DATA TO EXAMINE:
+ + + + +

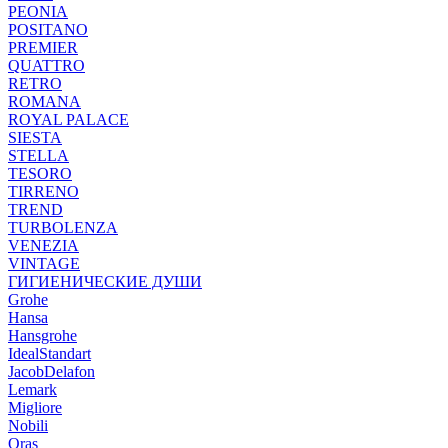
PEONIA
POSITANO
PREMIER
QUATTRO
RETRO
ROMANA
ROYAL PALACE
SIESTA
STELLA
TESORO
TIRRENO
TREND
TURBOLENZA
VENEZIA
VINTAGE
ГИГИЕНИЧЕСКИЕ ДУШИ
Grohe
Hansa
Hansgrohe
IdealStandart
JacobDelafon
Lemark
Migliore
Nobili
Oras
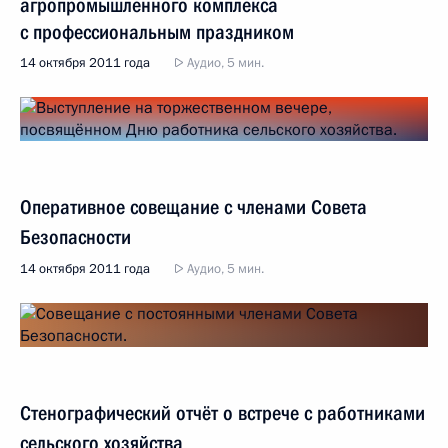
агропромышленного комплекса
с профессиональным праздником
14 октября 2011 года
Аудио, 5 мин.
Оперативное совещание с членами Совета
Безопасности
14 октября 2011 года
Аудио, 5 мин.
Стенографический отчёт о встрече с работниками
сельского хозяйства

+ + + + +

EXERCISE BRIEF: Retype exactly, please, the span from the line holding "ГИГИЕНИЧЕСКИЕ ДУШИ" through the closing line of the data, both ends included, without the pictures.

OUTPUT OF THE TASK:
ГИГИЕНИЧЕСКИЕ ДУШИ
Grohe
Hansa
Hansgrohe
IdealStandart
JacobDelafon
Lemark
Migliore
Nobili
Oras
агропромышленного комплекса
с профессиональным праздником
14 октября 2011 года
Аудио, 5 мин.
Оперативное совещание с членами Совета
Безопасности
14 октября 2011 года
Аудио, 5 мин.
Стенографический отчёт о встрече с работниками
сельского хозяйства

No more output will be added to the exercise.